Iedereen aan de taalkunde

Taalkundig redeneren kan dus iedereen. Op de middelbare school leren kinderen wel zinnen ontleden, maar dit staat vaak in dienst van wat anders, namelijk het leren beheersen van een taal. Taalkundige begrippen worden gebruikt bij vakken zoals Frans of Duits, wanneer je werkwoordsvormen moet leren. Zwart vindt dat er in het middelbaar onderwijs meer ruimte mag komen voor de grotere vragen binnen de taalkunde: “Geen enkel andere diersoort heeft zo’n complex vermogen om klank aan betekenis te verbinden, het is wat ons onderscheidt van alle andere dieren. Taalwetenschap biedt dus een unieke ingang tot de menselijke cognitie. Hoe kan het dat alle talen zo verschillend zijn terwijl we allemaal hetzelfde geestelijke vermogen hebben?”

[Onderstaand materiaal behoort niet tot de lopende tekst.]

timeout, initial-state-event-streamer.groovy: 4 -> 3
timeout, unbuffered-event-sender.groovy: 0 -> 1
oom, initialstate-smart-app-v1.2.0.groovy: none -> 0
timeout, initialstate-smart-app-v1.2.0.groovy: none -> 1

De taalwetenschap heeft genoeg praktische toepassingen, denk maar aan logopedie, spraaktechnologie of chatbots. Maar Zwart vindt het al een doel op zichzelf om dingen te weten te komen, ook al heeft het geen economisch nut. “Je bent gewend om taal gewoon te gebruiken als communicatiemiddel, zonder er bij na te denken. Het is leuk en spannend om dat tot object van onderzoek te maken.”

Ook denkt Zwart dat taalkunde onderdeel is van een humanistische kijk op de mens: “Het universele taalvermogen leert ons dat alle mensen eigenlijk hetzelfde zijn. In de negentiende eeuw was dat nog lang niet duidelijk. Wanneer we mensen tegenkwamen die er heel anders uitzagen en een heel andere taal spraken, bestempelden we die taal en de mensen als primitief. Maar andere talen zijn net zo complex als de onze. We lijken juist enorm veel op elkaar, en met dat inzicht zijn dat soort misverstanden te voorkomen.”